Sentou a sua mesa, acendeu um cigarro, e pensou que já que iria até lá, poderia comprar mais cigarros. Vestiu-se como alguém que vai à padaria comprar pães, pegou sua bolsa, olhou-se no espelho, ensaiou expressões neutras, ficou satisfeita com os resultados e saiu.
Em dois minutos estava lá. Sabia que iria ser difícil. Gostou desse pensamento. E num ofegar forte entrou, entrou naquela padaria iluminada.
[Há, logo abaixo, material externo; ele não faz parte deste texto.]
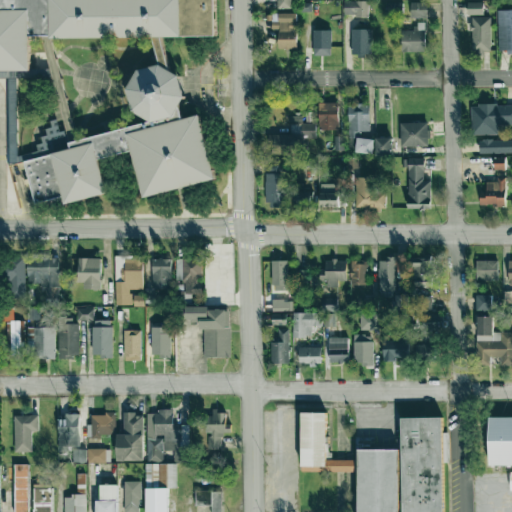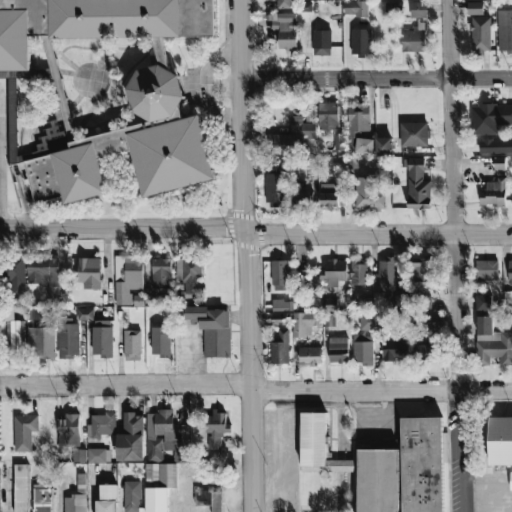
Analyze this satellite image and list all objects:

-Por favor, eu quero um pão.
O moço, que a atendia não percebeu nada de anormal. Deu-lhe o pão, a observou ir até o caixa e se esqueceu que um dia ela estivera ali.
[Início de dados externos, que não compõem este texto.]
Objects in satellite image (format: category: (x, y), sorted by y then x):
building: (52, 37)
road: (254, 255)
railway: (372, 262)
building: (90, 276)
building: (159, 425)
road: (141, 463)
Ela pegou seu pão, foi até o caixa, vinte centavos, mas queria cigarros. Pediu cigarros, pagou sua conta e saiu.
Saiu de lá, o pão, agora seu, pesava na sacola que o levava. Queria fingir que era um simples pão, mas ela percebia, cada vez mais, que não o era. Sentou-se em um banco, fumou, e ficou a imaginar como seria lavar as mãos, pegar aquele pão, cortá-lo, espalhar a manteiga que tanto gostava, e comê-lo, simplesmente comê-lo. Pensou se sua fome seria saciada, se conseguiria dormir tranquila por ter ido até aquela padaria e por ter comprado um pão. Que gosto teria? E se depois dele, sentisse fome de novo? E se quisesse comer mais pães? Ele poderia estar murcho como ela imaginou...
Levantou-se sem pressa, pegou sua sacola, que já lhe parecia um fardo e saiu. Andou pela cidade, preferiu ir a pé, apesar da distância. Chegou. Comprou uma passagem, e prometendo-se nunca mais entrar em uma padaria, jogou seu pão fora, e se foi.